A Câmara Municipal e a Junta de Freguesia de S. João da Madeira assinaram um protocolo com a Administração Regional de Saúde do Norte, no dia 18 de setembro, que visa a implementação de consultas de saúde oral aos utentes do Serviço Nacional de Saúde (SNS) inscritos no Agrupamento de Centros de Saúde Aveiro Norte.

Por outras palavras, um dentista estará à disposição dos utentes do Centro de Saúde de S. João da Madeira a partir de janeiro de 2019, segundo a estimativa da câmara municipal que irá definir com a junta os termos da sua colaboração conjunta neste protocolo.

“O objetivo é ter, a 30 de junho de 2019, cerca de 30% dos municípios abrangidos e até ao final do mesmo ano cerca de 60%”, afirmou Fernando Araújo, secretário de Estado da Saúde, no final da cerimónia “Saúde Oral Para Todos”, onde foram assinados protocolos de colaboração entre várias dezenas de municípios e as cinco Administrações Regionais de Saúde, no âmbito do alargamento do projeto dos médicos dentistas nos cuidados de saúde primários.

“Temos neste momento cerca de 63 consultórios em 53 municípios, mas queremos chegar a todos os concelhos, próximos das pessoas”, acrescentou o secretário de Estado da Saúde, adiantando que a meta é ter “os 278 municípios com, pelo menos, um consultório de médico dentista” até junho de 2020.

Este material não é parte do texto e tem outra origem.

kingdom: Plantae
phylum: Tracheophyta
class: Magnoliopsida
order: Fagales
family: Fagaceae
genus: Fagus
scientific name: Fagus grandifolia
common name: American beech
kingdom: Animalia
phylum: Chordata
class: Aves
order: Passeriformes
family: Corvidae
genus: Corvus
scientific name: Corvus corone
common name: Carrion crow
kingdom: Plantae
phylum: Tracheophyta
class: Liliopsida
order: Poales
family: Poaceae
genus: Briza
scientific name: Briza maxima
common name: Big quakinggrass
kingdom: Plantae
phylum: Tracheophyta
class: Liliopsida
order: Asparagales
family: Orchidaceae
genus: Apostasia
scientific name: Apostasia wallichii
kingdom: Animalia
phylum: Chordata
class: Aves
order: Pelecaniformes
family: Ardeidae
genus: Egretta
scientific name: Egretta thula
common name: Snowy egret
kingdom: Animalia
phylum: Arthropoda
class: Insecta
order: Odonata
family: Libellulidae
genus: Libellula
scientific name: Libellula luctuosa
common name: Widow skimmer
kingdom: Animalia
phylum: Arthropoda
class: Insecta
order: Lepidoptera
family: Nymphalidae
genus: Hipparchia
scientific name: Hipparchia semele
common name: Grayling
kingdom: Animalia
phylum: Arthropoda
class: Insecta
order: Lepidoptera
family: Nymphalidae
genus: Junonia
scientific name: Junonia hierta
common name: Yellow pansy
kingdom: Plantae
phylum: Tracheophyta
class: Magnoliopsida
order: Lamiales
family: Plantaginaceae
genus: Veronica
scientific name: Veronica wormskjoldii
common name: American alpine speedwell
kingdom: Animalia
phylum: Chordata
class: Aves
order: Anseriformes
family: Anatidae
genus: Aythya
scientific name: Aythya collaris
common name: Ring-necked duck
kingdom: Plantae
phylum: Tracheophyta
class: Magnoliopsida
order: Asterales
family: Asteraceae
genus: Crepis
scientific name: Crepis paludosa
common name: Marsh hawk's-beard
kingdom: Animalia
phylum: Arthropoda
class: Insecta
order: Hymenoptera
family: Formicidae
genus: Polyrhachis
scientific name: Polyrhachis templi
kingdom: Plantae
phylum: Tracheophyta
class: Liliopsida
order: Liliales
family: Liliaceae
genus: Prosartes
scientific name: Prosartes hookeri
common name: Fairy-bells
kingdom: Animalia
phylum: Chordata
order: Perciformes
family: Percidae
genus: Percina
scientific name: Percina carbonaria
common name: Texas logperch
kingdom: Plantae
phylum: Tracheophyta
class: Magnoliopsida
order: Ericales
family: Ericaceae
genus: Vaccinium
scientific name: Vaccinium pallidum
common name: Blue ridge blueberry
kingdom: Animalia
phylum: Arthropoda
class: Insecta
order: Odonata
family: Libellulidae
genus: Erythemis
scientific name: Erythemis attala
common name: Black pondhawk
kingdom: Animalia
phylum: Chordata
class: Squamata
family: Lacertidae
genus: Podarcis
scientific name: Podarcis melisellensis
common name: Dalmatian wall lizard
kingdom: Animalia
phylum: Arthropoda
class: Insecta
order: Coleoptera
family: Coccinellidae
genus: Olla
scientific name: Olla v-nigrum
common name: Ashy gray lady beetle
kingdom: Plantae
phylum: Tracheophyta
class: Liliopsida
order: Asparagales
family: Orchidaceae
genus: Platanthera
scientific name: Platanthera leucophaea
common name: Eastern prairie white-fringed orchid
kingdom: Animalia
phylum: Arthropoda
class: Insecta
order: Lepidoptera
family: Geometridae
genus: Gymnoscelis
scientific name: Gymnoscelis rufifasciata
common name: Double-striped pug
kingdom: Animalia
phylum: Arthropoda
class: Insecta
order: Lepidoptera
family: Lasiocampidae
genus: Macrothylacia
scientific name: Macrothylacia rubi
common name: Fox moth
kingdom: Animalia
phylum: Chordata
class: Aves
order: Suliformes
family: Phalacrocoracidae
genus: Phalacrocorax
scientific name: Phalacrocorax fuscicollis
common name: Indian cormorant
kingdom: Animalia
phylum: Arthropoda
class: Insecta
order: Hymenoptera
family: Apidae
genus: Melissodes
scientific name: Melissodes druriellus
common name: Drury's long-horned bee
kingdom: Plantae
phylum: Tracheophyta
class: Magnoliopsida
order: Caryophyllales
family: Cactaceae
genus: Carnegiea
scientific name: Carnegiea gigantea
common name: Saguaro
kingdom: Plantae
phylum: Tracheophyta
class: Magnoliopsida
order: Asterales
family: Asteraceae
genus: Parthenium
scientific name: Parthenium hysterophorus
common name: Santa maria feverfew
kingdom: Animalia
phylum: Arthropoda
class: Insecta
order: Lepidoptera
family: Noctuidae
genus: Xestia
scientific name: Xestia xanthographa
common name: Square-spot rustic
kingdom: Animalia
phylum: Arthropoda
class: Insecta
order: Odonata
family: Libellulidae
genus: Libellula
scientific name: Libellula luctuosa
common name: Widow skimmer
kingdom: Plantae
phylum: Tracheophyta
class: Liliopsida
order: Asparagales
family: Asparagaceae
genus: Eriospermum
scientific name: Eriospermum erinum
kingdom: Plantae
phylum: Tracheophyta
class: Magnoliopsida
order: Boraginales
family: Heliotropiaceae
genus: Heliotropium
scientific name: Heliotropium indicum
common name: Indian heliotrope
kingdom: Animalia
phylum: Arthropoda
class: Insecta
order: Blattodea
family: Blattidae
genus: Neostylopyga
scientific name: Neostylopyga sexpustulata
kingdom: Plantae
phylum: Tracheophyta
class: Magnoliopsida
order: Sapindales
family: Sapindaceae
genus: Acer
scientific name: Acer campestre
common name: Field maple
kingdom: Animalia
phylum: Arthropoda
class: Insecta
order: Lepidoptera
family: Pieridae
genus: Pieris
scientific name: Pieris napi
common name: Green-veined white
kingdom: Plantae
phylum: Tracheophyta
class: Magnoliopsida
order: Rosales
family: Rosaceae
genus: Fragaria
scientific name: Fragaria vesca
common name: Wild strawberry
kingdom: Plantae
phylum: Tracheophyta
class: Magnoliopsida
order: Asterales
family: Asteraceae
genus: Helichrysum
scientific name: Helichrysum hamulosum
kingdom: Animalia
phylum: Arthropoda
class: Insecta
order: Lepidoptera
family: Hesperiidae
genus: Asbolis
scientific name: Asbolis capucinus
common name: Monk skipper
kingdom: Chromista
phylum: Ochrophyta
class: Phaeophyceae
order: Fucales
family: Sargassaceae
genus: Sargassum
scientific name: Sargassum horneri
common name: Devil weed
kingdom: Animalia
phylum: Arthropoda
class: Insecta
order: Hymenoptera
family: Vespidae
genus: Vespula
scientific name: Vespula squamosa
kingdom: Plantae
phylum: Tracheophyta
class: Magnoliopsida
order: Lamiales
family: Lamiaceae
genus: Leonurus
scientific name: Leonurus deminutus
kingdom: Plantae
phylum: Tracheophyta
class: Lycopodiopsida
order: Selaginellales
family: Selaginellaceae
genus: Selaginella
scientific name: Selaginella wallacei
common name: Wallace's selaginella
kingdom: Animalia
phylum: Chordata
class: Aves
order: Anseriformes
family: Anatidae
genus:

O projeto está “aberto a todos os portugueses”, mas será dada prioridade àqueles que tiverem um maior número de patologias de saúde oral ou outras e à população mais vulnerável. A implementação desta “medida histórica” é um “sinal muito positivo da descentralização, é um casamento de oportunidades, é uma aliança virtuosa entre o poder central e o poder local, onde juntamos esforços”, afirmou Adalberto Campos Fernandes, ministro da Saúde, à comunicação social, esclarecendo que este programa permite manter o programa cheque-dentista, iniciado em 2008, mas também chegar “a uma população diferente, que é uma população mais pobre, mais idosa, com menos recursos”.

O ministro sublinhou o trabalho feito pelas comunidades locais e pelos autarcas na construção desta medida. “Assumimos hoje, aqui, que a nossa vontade é aprofundar as parcerias público-público entre o poder local e o poder central, chamando à colaboração, sempre que necessário, outros setores, como o social ou privado, mas o SNS defende-se nesta linha, lutando todos os dias contra as dificuldades que são imensas”, frisou Adalberto Campos Fernandes.